Figure 7. The FuzzRate of different attacks on different models.
The ignore_print and spell_check are the two strongest attacks on Llama2-70b-chat.
Figure 8. The leakage ratio (%) of samples that have FuzzRate over 90.
Consistent with results measured by the average FuzzRate, ignore_print is the strongest attack on Llama-2-70b-chat.
Takeaways:
Prompts can be easily leaked with prompting attacks. Directly asking LLMs to ignore and print the previous instructions can leak to serious prompt leakage in many LLMs.

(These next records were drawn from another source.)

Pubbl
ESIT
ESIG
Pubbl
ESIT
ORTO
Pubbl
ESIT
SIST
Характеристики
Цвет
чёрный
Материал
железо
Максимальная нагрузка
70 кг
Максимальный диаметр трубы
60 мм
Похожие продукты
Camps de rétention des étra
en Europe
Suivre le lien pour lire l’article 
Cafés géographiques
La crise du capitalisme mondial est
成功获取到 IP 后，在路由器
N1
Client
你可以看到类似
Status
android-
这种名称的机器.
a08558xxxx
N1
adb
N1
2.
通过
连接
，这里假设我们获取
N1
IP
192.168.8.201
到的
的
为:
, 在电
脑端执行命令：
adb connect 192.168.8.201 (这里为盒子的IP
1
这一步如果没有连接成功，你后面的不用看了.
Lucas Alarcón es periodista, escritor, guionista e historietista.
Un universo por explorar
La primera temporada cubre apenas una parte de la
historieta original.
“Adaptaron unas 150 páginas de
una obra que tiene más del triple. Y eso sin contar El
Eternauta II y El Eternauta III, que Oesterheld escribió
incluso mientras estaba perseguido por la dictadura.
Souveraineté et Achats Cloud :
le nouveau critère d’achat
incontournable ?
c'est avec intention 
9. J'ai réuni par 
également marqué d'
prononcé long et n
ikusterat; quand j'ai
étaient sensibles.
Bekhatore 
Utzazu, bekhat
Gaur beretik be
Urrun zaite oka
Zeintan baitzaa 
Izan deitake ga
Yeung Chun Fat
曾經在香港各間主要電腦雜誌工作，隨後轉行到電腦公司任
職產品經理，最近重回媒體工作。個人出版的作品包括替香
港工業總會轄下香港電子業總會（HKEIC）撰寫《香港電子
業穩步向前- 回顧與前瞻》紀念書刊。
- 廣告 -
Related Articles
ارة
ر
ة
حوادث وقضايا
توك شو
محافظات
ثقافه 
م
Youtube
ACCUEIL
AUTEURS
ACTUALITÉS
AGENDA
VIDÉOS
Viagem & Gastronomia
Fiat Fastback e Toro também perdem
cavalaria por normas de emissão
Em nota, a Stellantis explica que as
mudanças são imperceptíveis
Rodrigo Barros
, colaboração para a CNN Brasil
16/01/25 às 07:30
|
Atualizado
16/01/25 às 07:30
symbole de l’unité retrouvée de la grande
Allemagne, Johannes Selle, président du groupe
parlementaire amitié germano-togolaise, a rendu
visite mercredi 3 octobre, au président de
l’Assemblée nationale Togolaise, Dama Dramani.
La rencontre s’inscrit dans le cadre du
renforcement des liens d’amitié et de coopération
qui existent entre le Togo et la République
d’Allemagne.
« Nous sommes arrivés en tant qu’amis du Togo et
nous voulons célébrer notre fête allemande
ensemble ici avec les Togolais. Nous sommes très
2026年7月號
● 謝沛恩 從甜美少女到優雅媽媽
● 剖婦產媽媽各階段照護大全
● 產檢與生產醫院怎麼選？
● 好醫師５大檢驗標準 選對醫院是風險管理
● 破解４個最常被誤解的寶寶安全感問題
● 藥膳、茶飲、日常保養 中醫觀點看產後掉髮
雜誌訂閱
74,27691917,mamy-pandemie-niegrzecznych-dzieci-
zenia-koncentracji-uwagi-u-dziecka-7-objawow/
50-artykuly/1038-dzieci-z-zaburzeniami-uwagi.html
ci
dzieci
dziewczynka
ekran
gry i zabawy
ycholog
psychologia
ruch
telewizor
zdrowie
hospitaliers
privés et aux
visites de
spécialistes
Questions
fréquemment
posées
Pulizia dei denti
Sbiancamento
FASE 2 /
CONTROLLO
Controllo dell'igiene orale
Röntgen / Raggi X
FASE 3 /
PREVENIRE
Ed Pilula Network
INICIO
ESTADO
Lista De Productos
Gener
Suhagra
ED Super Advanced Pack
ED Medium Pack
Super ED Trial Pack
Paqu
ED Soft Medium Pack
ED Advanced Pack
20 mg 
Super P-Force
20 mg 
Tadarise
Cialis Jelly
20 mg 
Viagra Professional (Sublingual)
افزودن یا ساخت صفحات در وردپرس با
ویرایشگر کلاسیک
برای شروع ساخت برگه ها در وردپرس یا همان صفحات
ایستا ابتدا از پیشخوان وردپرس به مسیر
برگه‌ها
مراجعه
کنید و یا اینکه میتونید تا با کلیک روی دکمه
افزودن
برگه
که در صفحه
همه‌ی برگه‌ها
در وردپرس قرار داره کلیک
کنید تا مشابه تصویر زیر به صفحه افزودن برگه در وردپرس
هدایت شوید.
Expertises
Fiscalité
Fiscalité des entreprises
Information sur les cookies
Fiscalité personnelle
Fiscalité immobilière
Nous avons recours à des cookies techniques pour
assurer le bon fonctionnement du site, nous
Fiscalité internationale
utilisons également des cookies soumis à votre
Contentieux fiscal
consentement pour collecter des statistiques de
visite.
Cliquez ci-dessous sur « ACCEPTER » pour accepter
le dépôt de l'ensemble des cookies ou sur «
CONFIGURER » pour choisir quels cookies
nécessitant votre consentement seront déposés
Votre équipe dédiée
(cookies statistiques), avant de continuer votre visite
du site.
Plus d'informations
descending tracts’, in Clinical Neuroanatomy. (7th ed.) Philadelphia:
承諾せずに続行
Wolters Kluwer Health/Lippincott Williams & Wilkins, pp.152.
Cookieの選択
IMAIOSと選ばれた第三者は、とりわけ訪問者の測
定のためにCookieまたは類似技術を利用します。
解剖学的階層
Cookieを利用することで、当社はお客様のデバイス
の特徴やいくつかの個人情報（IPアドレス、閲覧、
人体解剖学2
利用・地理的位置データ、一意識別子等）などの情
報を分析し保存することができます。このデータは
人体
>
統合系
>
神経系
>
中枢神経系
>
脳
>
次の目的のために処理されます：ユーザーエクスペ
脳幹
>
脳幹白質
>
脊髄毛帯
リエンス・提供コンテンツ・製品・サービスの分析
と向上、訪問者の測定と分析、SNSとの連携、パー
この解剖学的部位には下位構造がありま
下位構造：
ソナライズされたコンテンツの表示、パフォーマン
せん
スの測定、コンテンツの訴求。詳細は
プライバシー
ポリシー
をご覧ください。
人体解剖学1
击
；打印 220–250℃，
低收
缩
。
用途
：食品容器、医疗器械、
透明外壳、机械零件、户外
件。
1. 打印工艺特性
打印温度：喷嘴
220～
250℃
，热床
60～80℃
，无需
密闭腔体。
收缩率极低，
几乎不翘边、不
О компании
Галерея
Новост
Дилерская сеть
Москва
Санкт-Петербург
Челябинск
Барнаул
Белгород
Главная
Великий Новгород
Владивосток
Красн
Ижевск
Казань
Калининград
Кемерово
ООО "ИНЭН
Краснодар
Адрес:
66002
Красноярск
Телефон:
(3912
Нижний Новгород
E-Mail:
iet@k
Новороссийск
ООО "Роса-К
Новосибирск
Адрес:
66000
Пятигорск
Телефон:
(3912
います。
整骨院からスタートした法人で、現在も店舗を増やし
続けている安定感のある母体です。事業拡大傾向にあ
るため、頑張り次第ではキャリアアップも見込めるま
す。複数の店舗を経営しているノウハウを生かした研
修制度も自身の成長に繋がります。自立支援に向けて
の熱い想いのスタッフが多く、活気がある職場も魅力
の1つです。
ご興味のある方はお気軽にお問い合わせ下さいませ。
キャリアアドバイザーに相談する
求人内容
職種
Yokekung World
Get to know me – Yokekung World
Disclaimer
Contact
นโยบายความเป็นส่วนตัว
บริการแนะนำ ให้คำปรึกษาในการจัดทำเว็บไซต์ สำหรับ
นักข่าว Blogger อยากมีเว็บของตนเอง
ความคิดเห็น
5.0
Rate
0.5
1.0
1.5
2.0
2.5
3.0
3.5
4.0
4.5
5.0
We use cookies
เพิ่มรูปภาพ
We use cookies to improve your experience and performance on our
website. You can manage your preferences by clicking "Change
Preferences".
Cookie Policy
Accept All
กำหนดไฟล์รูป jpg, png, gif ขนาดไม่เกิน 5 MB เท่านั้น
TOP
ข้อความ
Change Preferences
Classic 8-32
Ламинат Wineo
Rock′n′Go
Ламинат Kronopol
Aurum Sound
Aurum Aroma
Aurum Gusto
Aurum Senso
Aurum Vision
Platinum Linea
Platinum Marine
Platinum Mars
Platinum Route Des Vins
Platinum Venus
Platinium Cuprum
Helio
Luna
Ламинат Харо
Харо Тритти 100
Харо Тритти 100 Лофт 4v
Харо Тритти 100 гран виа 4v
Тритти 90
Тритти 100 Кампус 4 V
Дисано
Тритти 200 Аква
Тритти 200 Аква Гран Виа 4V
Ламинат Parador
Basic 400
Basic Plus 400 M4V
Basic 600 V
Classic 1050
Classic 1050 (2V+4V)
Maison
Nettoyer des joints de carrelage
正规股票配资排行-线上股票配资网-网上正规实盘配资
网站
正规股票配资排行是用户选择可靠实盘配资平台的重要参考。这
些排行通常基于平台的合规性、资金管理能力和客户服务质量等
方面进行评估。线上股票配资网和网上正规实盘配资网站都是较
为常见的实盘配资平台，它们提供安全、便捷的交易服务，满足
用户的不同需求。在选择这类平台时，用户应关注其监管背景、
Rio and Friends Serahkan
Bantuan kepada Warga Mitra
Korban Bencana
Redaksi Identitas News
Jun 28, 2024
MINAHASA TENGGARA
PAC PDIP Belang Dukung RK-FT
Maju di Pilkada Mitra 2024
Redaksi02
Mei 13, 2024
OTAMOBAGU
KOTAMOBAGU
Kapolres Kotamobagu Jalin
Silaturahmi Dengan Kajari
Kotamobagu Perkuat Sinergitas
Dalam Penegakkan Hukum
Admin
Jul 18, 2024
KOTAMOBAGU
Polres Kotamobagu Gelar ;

Model | LR@90FR | LR@99FR | LR@99.9FR |
---|---|---|---|
gpt-3.5-turbo | 67.0 | 37.7 | 18.7 |
gpt-4 | 80.7 | 49.7 | 38.0 |
vicuna-7b-v1.5 | 73.7 | 59.3 | 43.0 |
vicuna-13b-v1.5 | 74.0 | 64.0 | 50.0 |
Llama-2-7b-chat | 56.7 | 33.7 | 22.7 |
Llama-2-70b-chat | 83.0 | 60.3 | 40.7 |
Takeaways:
For the same series of models, the larger model has a higher risk of prompt leakage, potentially because they are better at following the PLA instructions to output the private prompts.
defense | LR@90FR | LR@99FR | LR@99.9FR |
---|---|---|---|
no defense | 80.7 | 49.7 | 38.0 |
ignore-ignore-inst | 79.7 | 48.3 | 36.0 |
no-repeat | 80.3 | 47.0 | 35.3 |
top-secret | 80.7 | 48.7 | 37.7 |
no-ignore | 79.3 | 49.0 | 36.0 |
eaten | 79.3 | 48.0 | 34.0 |
Takeaways:
Using manually designed defensive prompts to protect the private prompts has limited effects. It is essential to develop a rigorous mechanism that can preserve the privacy of prompts.
Leakage of User Data
We use an open-sourced toolkit to explore the potential leakage of user data when using LLMs
C-2.1 | C-3-haiku | C-3-sonnet | C-3-opus | C-3.5 | |
---|---|---|---|---|---|
AIA accuracy | 35.4% | 79.7% | 82.1% | 86.9% | 87.1% |
MMLU | 63.4% | 75.2% | 79.0% | 86.8% | 88.7% |
Takeaways:
LLMs can extract user data from input context due to their advanced reasoning capabilities. Developing techniques that aim to enable the private usage of LLMs while safeguarding query prompts is necessary.